Collected data:
BEGIN

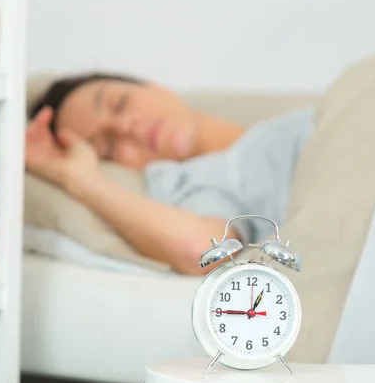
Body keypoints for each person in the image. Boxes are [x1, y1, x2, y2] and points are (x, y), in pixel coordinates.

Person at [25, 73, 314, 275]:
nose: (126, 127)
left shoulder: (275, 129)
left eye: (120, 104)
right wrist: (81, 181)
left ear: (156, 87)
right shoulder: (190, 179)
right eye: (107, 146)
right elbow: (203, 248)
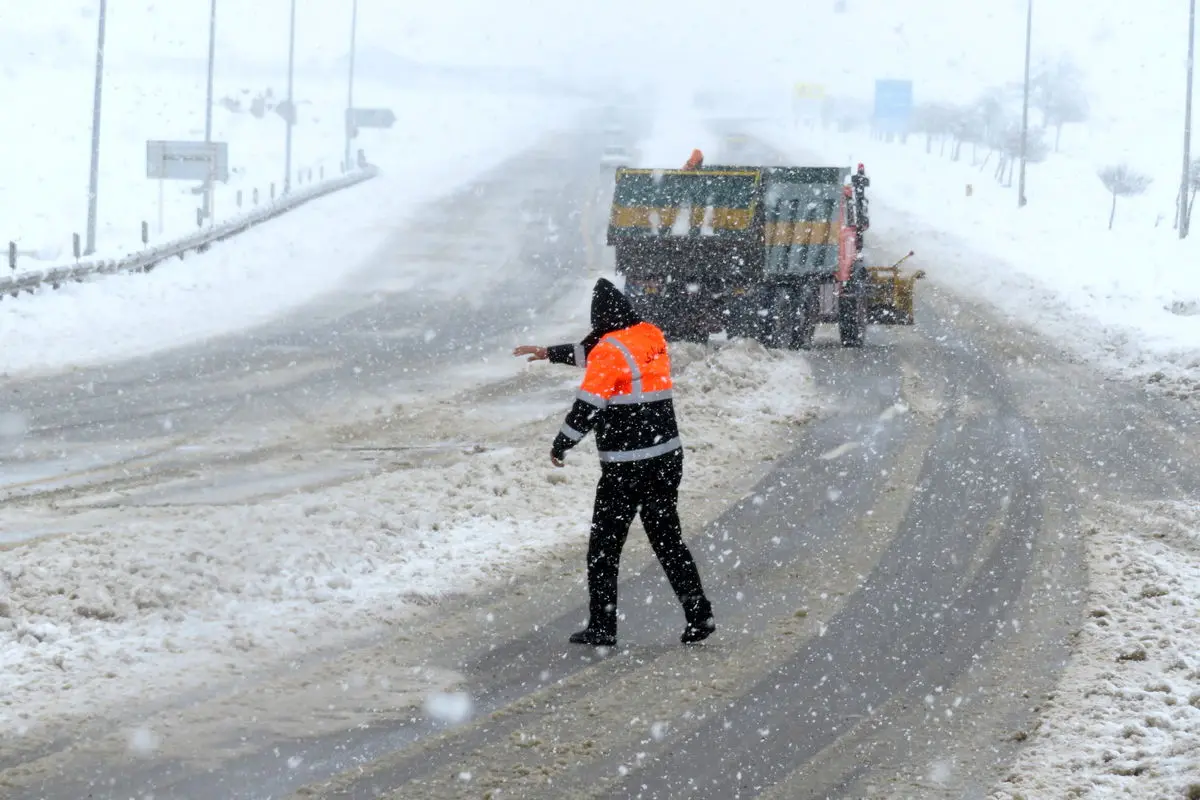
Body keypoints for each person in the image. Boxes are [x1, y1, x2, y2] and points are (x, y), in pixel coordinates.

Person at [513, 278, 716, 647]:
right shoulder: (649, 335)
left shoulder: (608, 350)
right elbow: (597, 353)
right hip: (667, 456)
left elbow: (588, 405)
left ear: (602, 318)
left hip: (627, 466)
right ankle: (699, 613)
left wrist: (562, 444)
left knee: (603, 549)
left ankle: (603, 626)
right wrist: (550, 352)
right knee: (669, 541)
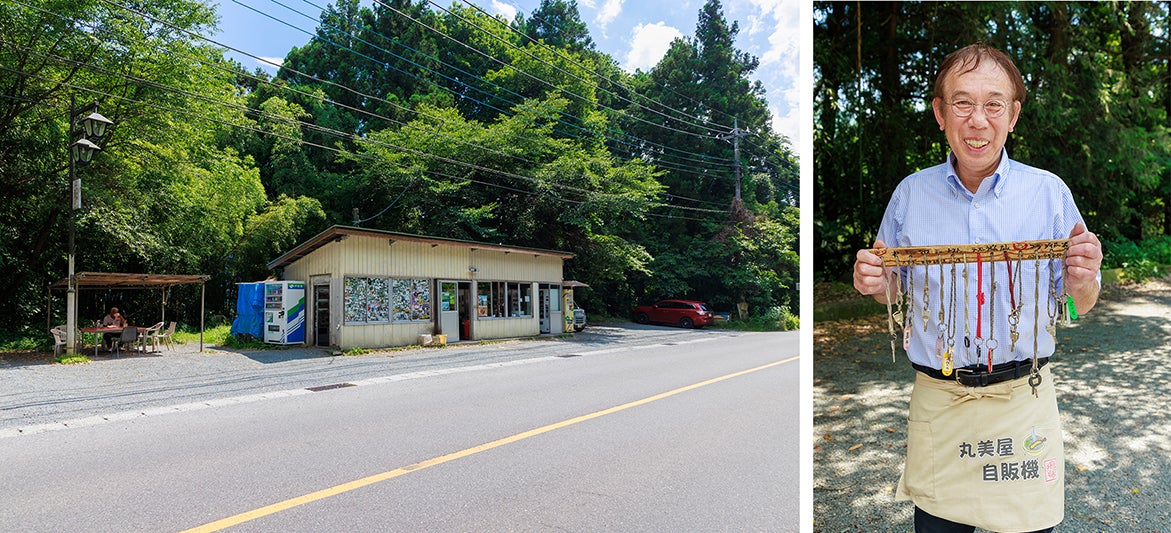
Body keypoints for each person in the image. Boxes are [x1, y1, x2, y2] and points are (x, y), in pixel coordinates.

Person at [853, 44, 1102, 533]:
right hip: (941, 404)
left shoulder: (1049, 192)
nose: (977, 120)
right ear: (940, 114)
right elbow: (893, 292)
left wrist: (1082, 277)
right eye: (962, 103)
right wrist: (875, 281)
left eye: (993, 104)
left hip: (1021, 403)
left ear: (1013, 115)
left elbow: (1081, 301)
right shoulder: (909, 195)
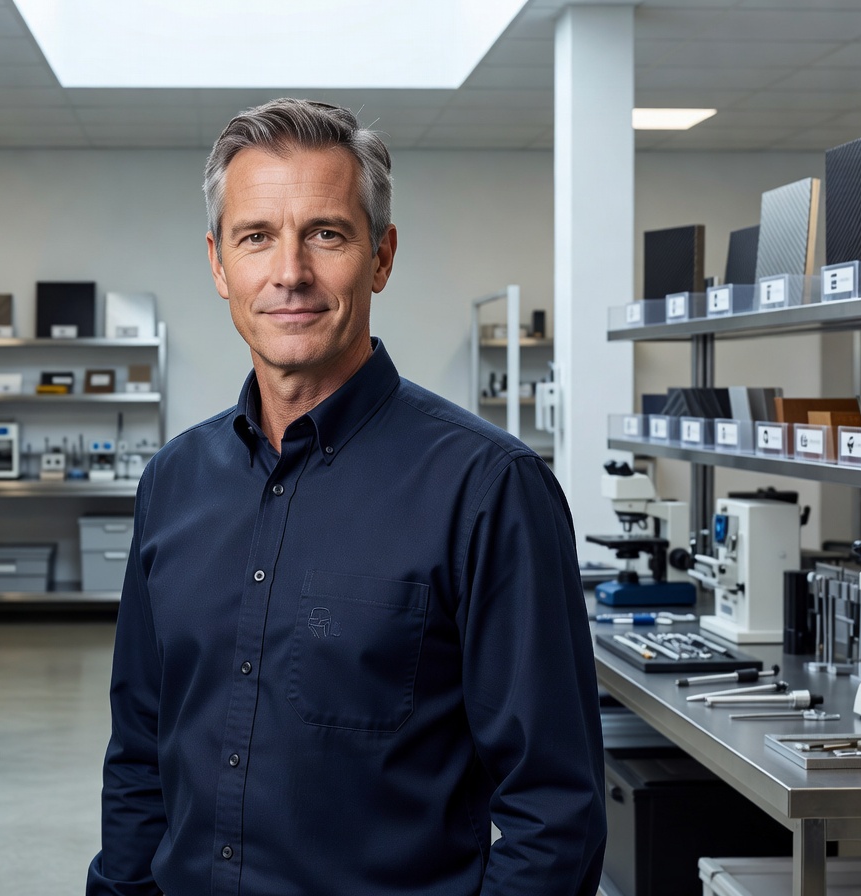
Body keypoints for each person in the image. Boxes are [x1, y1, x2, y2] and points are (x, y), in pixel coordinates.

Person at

END
BEGIN

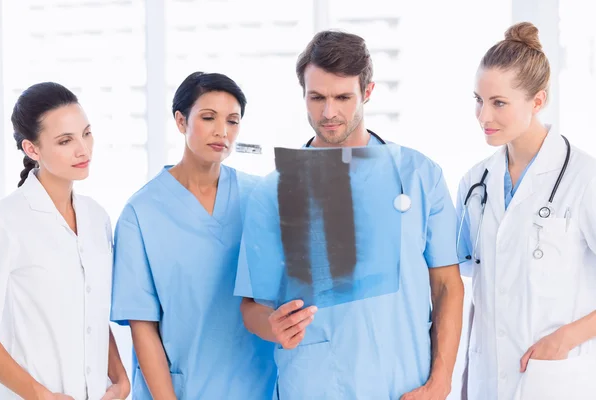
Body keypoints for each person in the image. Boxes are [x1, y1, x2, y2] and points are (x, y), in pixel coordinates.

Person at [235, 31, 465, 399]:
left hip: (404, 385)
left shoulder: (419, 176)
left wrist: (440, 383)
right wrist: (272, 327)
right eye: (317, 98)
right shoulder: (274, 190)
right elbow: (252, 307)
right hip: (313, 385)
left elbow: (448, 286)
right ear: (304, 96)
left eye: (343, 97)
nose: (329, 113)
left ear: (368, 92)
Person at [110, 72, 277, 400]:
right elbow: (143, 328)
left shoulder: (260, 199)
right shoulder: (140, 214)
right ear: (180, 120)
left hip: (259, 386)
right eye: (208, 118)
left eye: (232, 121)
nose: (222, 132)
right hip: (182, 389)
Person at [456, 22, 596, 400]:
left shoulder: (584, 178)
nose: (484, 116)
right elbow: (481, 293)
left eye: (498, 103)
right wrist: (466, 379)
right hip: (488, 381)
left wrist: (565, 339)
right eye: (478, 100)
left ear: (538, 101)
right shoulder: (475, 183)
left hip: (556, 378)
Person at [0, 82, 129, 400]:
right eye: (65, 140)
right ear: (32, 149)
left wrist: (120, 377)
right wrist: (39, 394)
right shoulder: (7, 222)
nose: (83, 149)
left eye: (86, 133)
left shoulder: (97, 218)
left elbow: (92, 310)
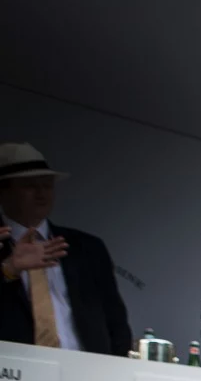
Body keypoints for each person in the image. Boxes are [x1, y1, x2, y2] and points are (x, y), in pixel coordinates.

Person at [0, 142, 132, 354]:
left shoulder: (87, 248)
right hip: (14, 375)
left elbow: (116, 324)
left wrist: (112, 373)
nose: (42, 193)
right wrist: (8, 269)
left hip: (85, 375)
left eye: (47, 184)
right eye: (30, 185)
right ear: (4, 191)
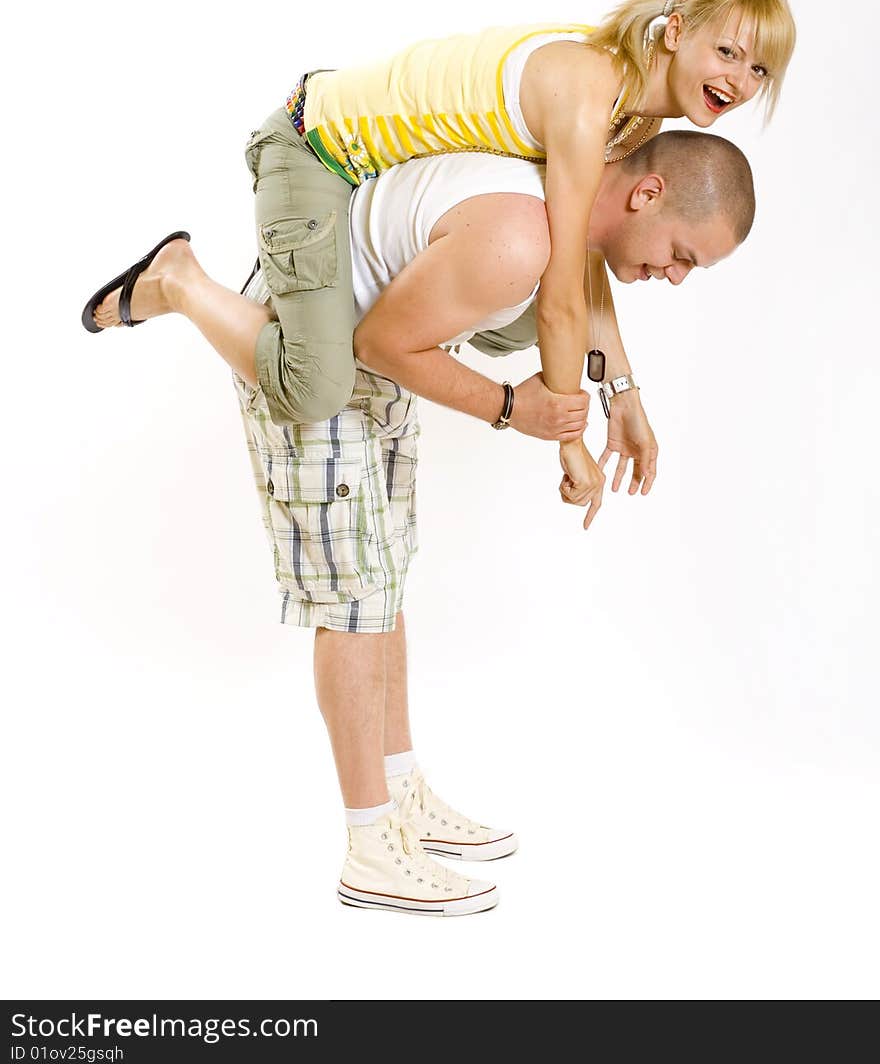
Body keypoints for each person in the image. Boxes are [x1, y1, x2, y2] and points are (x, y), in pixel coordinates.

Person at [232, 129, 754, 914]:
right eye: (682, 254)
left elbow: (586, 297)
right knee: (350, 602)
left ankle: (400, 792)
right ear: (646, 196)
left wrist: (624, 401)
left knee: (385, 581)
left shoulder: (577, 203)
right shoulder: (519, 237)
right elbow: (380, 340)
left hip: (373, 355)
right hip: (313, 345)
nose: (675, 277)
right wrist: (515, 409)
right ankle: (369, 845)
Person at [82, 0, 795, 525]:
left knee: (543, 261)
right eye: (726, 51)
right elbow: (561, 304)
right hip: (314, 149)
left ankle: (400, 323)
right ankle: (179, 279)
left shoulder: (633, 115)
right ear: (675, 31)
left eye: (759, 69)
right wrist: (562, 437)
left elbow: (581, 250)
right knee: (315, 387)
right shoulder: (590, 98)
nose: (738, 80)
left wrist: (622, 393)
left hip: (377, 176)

END
BEGIN

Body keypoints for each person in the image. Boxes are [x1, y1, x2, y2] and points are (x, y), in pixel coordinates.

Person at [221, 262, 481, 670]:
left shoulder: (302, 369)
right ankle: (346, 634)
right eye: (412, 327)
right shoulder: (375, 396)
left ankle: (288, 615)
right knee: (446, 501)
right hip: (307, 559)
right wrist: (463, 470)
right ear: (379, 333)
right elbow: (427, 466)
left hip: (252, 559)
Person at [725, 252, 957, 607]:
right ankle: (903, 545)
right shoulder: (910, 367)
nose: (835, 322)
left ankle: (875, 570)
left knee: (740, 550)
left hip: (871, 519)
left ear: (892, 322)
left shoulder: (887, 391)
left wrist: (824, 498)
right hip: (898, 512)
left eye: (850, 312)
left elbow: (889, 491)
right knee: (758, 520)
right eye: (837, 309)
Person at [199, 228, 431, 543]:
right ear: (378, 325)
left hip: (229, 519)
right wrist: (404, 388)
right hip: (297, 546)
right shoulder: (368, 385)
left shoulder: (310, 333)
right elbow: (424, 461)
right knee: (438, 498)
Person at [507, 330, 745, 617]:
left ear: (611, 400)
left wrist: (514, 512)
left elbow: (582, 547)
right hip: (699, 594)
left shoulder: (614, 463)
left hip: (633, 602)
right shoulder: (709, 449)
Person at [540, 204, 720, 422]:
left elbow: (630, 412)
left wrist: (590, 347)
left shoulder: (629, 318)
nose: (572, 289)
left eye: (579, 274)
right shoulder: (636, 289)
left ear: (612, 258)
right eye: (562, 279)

END

_TASK TO CARRY OUT_
From the records above, copy exactly the stretch from the line holding "left wrist: (120, 377)" through the line holding "left hip: (373, 355)", both ends included, without the pictures.

_WORKED SOLUTION_
left wrist: (120, 377)
right wrist: (39, 394)
right shoulder: (7, 222)
nose: (83, 149)
left eye: (86, 133)
left shoulder: (97, 218)
left elbow: (92, 310)
Body keypoints for each person in the image. Boxes are [x1, y1, x2, y2] and points are (x, y), in pixel coordinates.

Person at [0, 142, 132, 354]:
left shoulder: (87, 248)
right hip: (14, 375)
left elbow: (116, 324)
left wrist: (112, 373)
nose: (42, 193)
right wrist: (8, 269)
left hip: (85, 375)
left eye: (47, 184)
right eye: (30, 185)
right ear: (4, 191)
Body keypoints for each person in the image. Boxes are [x1, y1, x2, y2] and points are (x, y), in pixel coordinates.

Person at [232, 129, 754, 914]:
right eye: (682, 254)
left elbow: (586, 297)
right knee: (350, 602)
left ankle: (400, 792)
right ear: (646, 196)
left wrist: (624, 401)
left knee: (385, 581)
left shoulder: (577, 203)
right shoulder: (519, 237)
right elbow: (380, 340)
left hip: (373, 355)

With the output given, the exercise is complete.